“Keempat hal ini perlu dijelaskan kepada publik, apa kaitan dan kontribusinya dalam aksi demo yang berlanjut pada kerusuhan selama dua hari di Jakarta,” kata Neta.
Selain itu, menurut dia, Polri harus mengusutnya dengan tuntas agar diketahui, apakah aksi demo yang rusuh itu diorganisir secara masif atau ulah hanya ulah oknum oknum tertentu di balik pendukung 02.
Begitu juga dengan adanya temuan Polri bahwa adanya massa bayaran, siapa yang membayar harus segera dikejar dan ditangkap aparat kepolisian.
(Baca juga: Polri Bentuk Tim Investigasi Ungkap Penyebab Kematian Pendemo di Aksi 21-22 Mei)

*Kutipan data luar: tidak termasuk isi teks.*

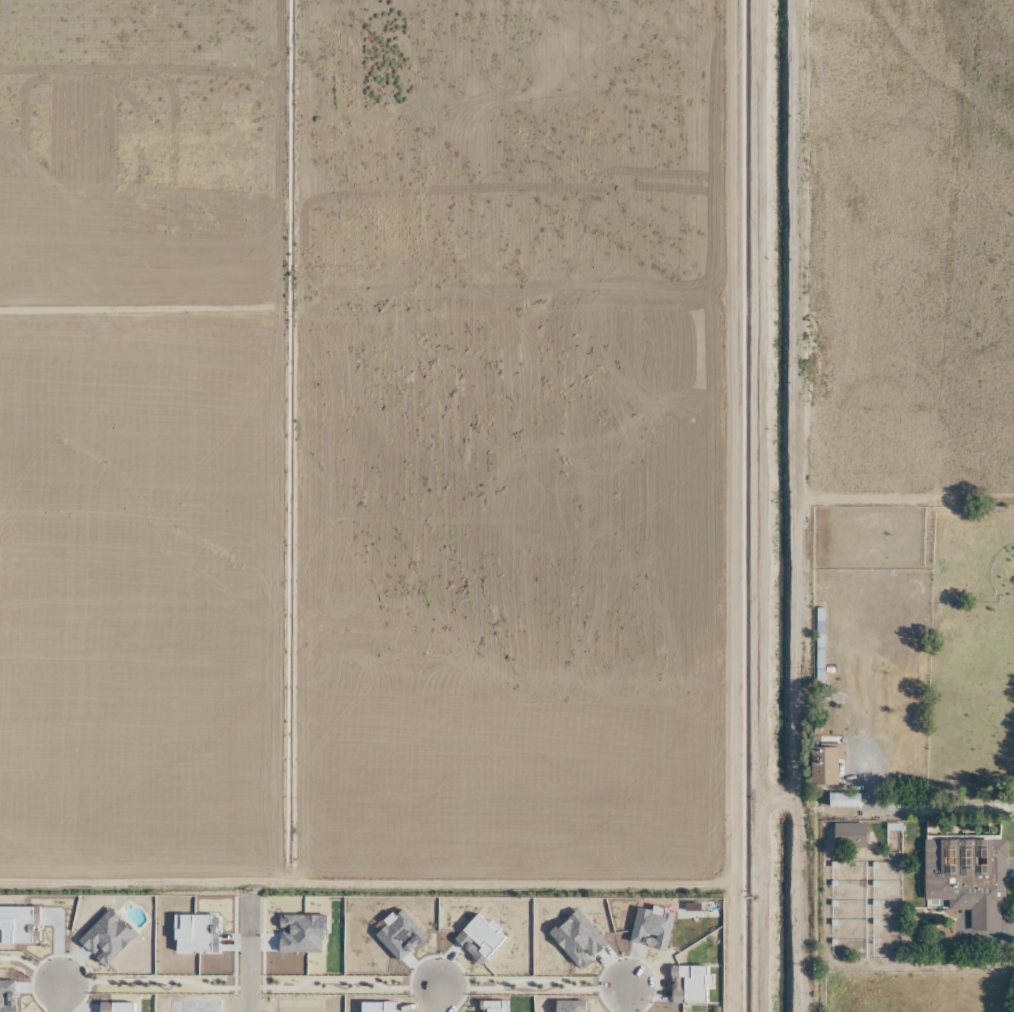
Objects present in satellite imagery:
crop: (139, 438)
crop: (508, 439)
building: (818, 644)
building: (822, 767)
building: (847, 835)
building: (966, 879)
crop: (138, 950)
crop: (506, 951)
road: (253, 956)
road: (57, 999)
road: (435, 999)
road: (625, 1001)

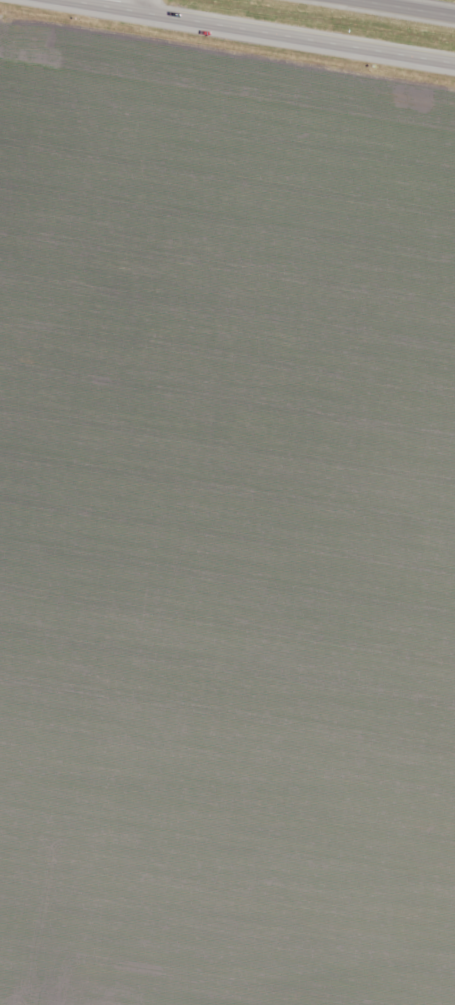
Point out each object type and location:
road: (140, 5)
road: (409, 7)
road: (263, 31)
crop: (224, 528)

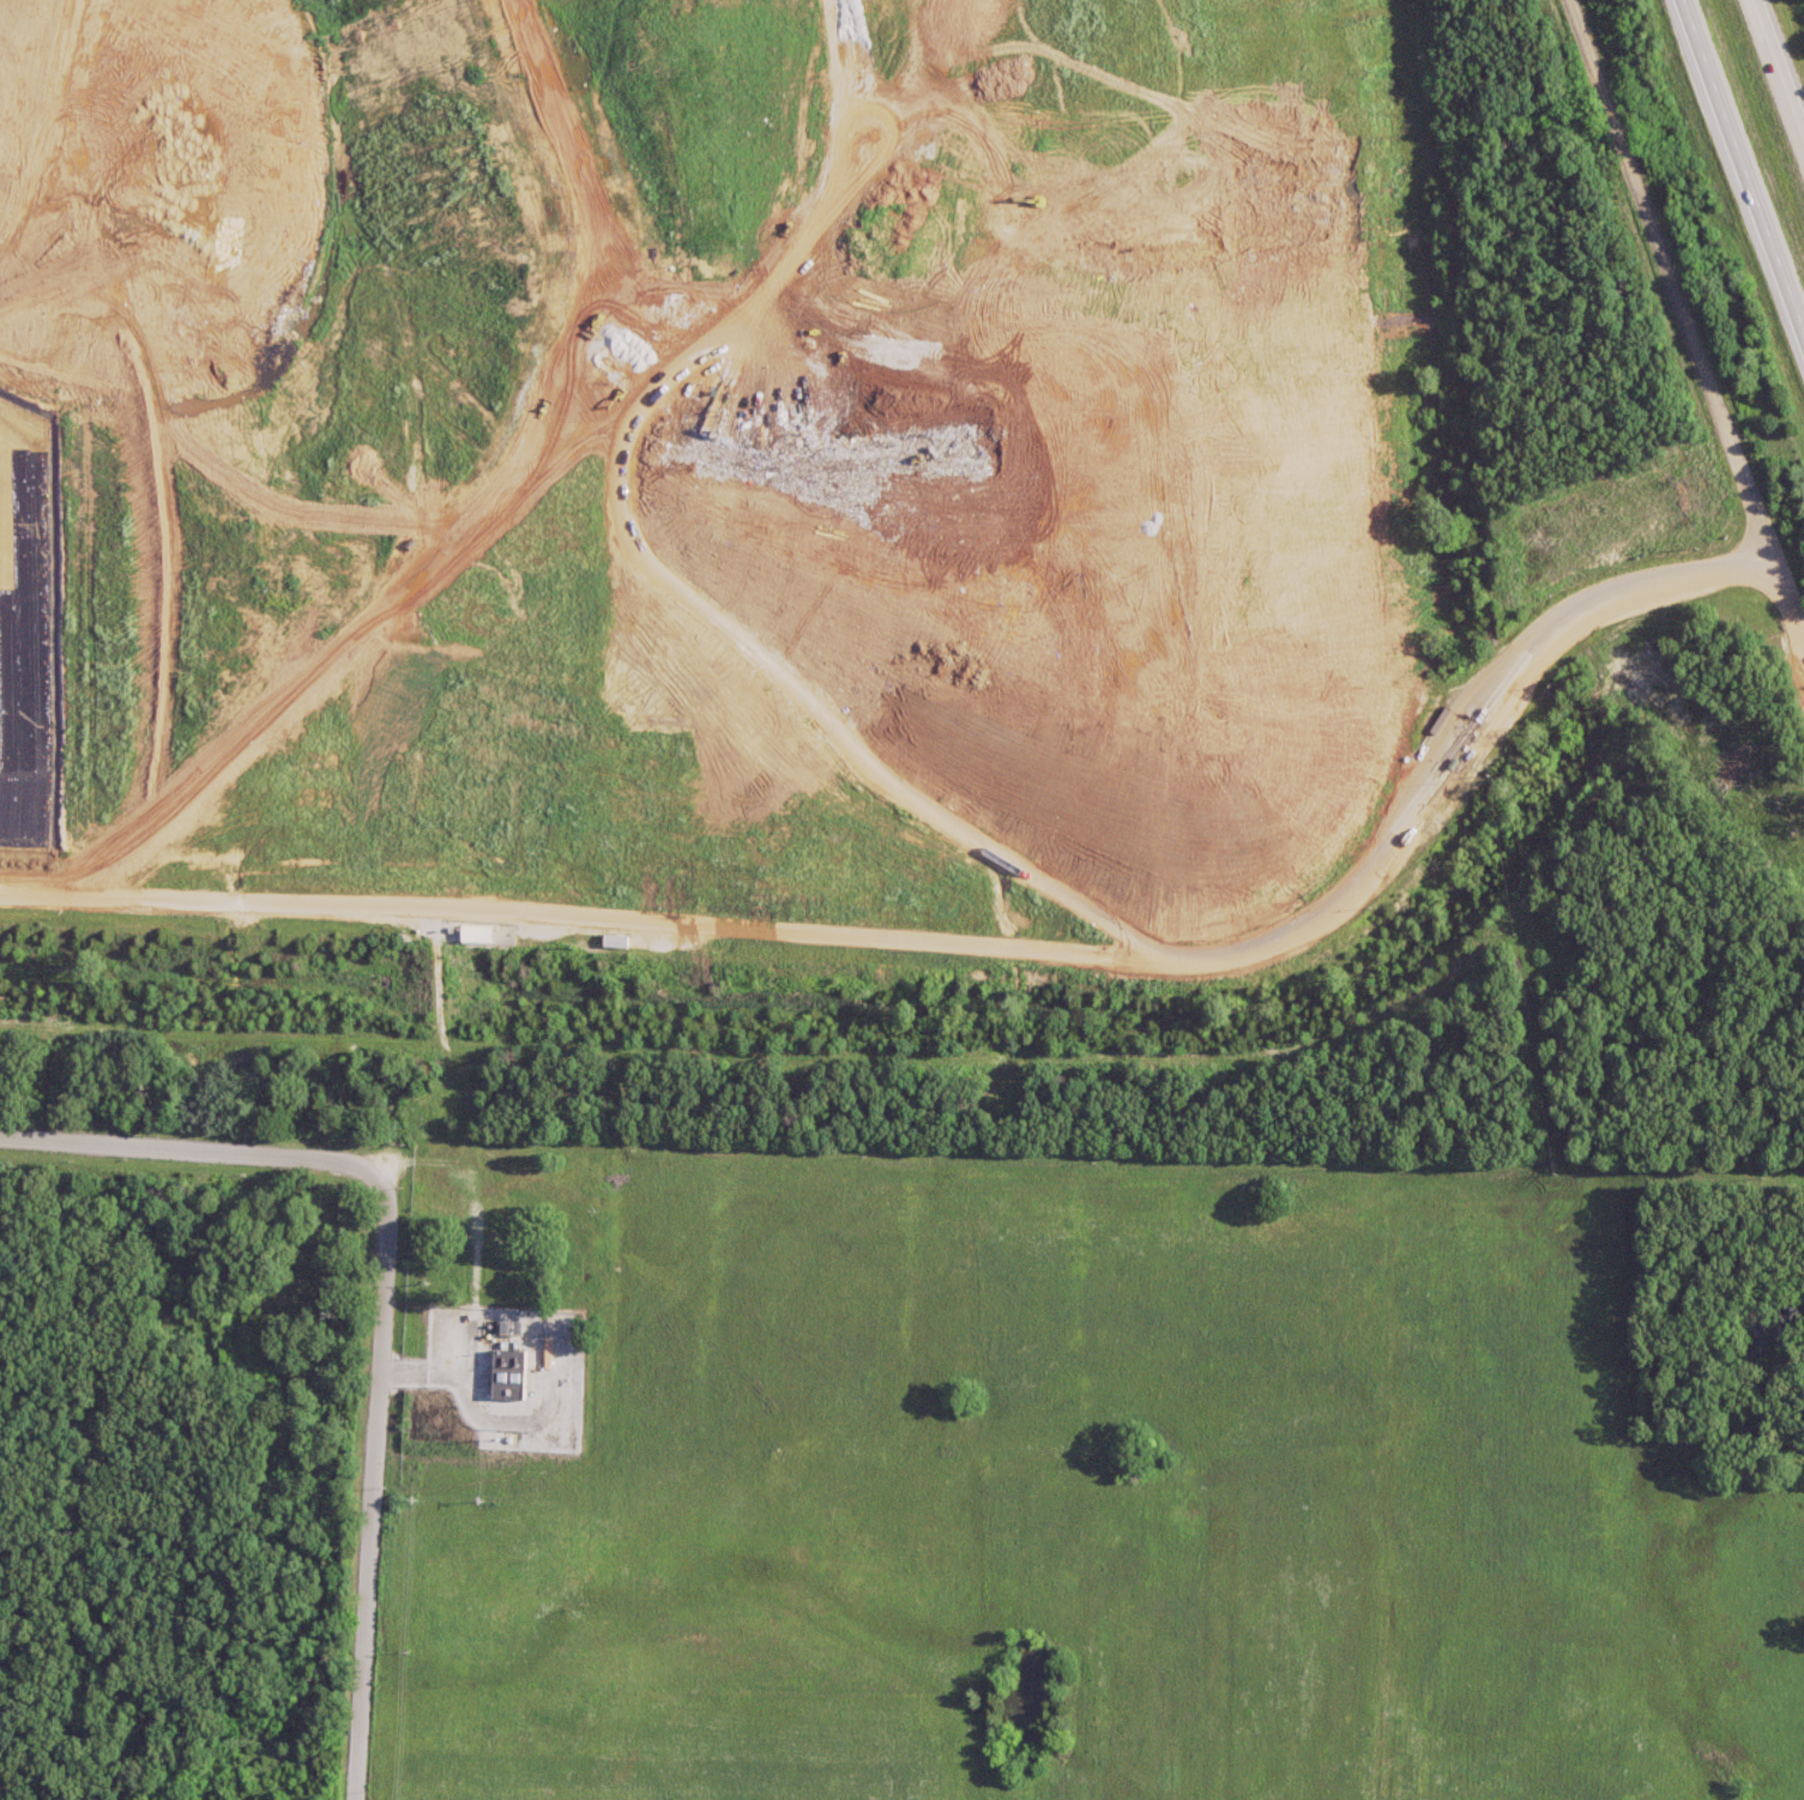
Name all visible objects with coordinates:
road: (1782, 58)
road: (1742, 169)
road: (1684, 339)
building: (490, 934)
road: (964, 935)
building: (628, 941)
road: (381, 1292)
building: (516, 1388)

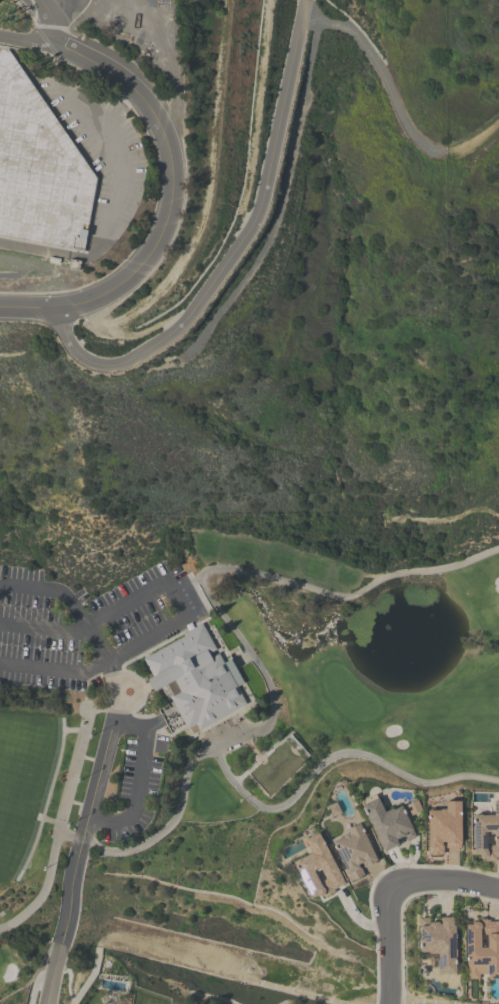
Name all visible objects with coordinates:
road: (304, 14)
road: (46, 24)
road: (394, 104)
road: (166, 154)
building: (38, 171)
road: (229, 262)
road: (28, 311)
road: (186, 608)
road: (78, 617)
road: (234, 630)
building: (195, 683)
park: (227, 698)
road: (334, 756)
road: (140, 782)
building: (386, 824)
building: (444, 828)
building: (486, 835)
road: (81, 848)
building: (354, 852)
building: (317, 870)
road: (376, 879)
road: (155, 881)
road: (445, 881)
road: (404, 904)
road: (312, 940)
building: (438, 944)
road: (390, 945)
building: (482, 950)
road: (89, 979)
road: (36, 984)

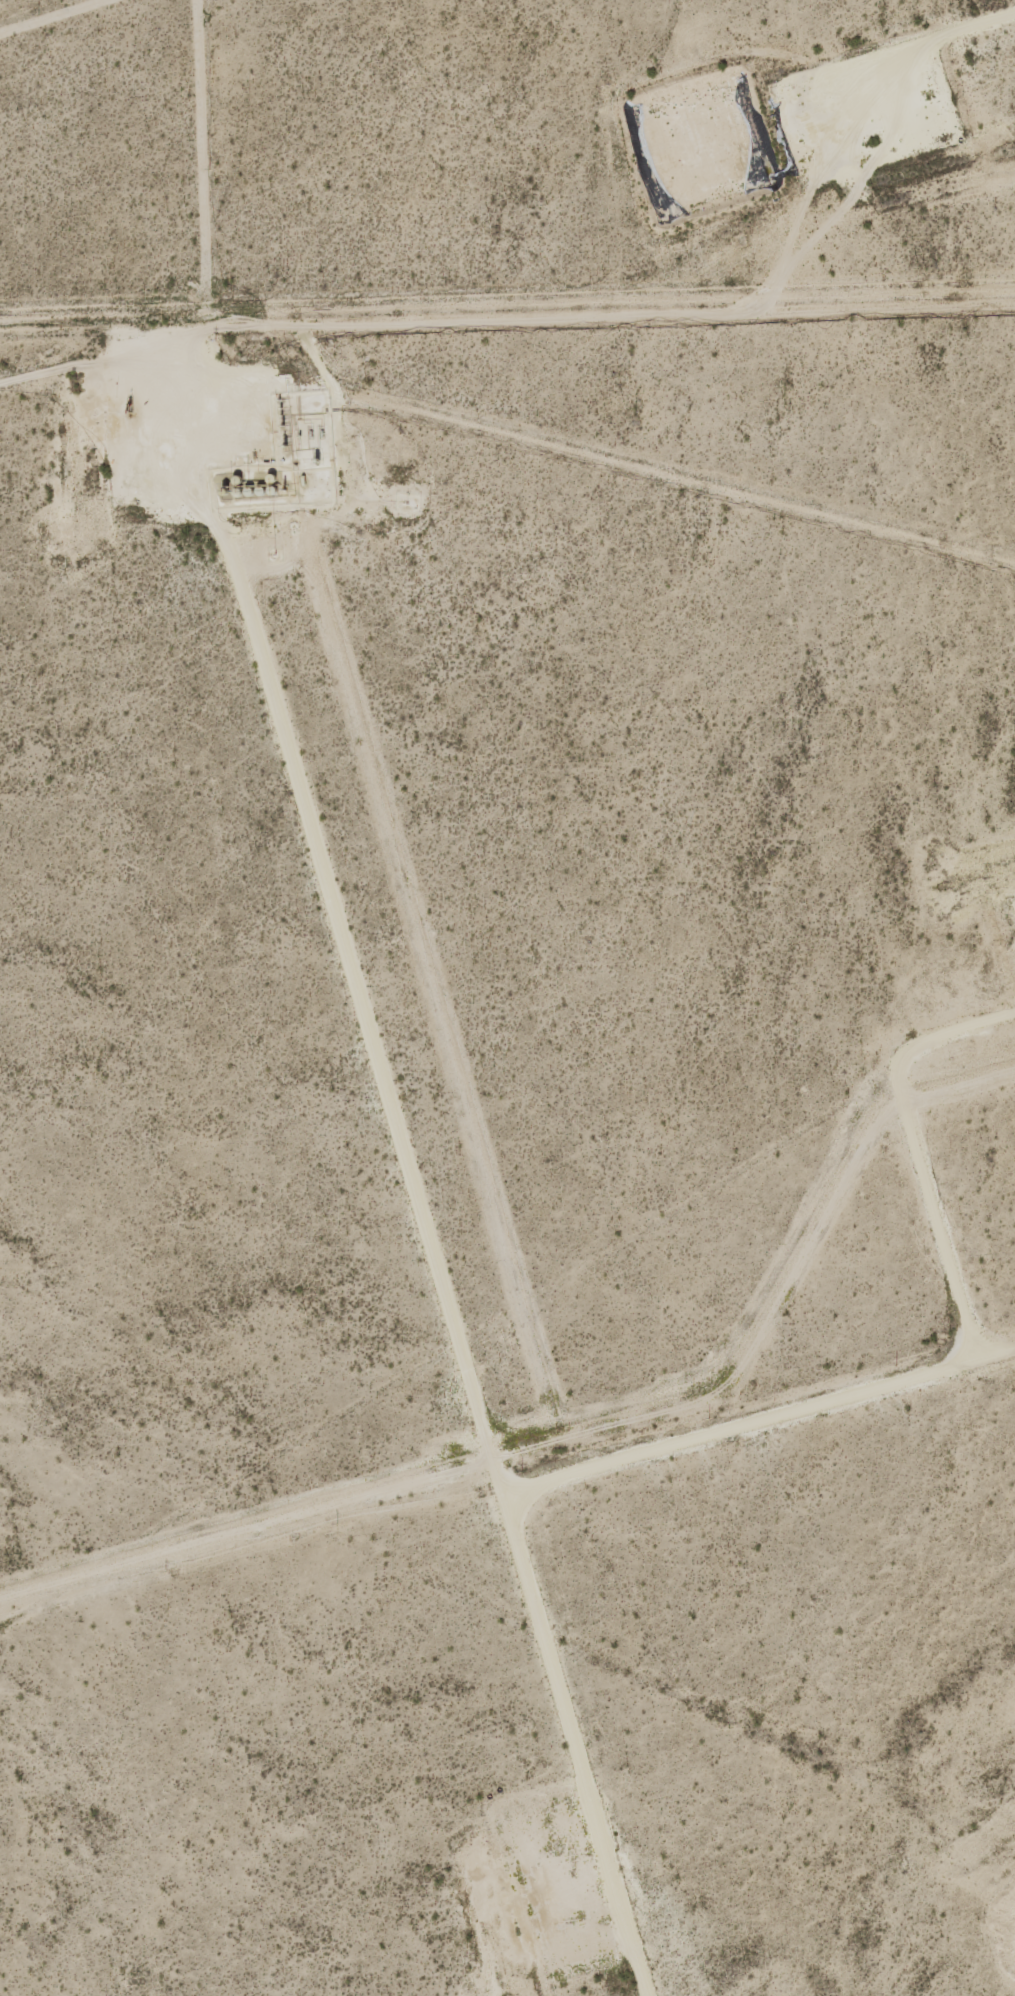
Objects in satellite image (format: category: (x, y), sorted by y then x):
road: (916, 50)
petroleum well: (876, 141)
road: (433, 1243)
road: (979, 1370)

“Apakah yang bersangkutan figur partai, pengusaha, atau anak mantan penguasa. Hal ini agar diketahui apakah penyandang dana itu sebuah kelompok yang masif atau perorangan. Polri perlu bekerja cepat agar pihak pihak yang bermain main dengan kerusuhan tersebut bisa disapu bersih, sehingga mereka tidak lagi membuat kekacauan pada saat pelantikan presiden terpilih di Pilpres 2019.”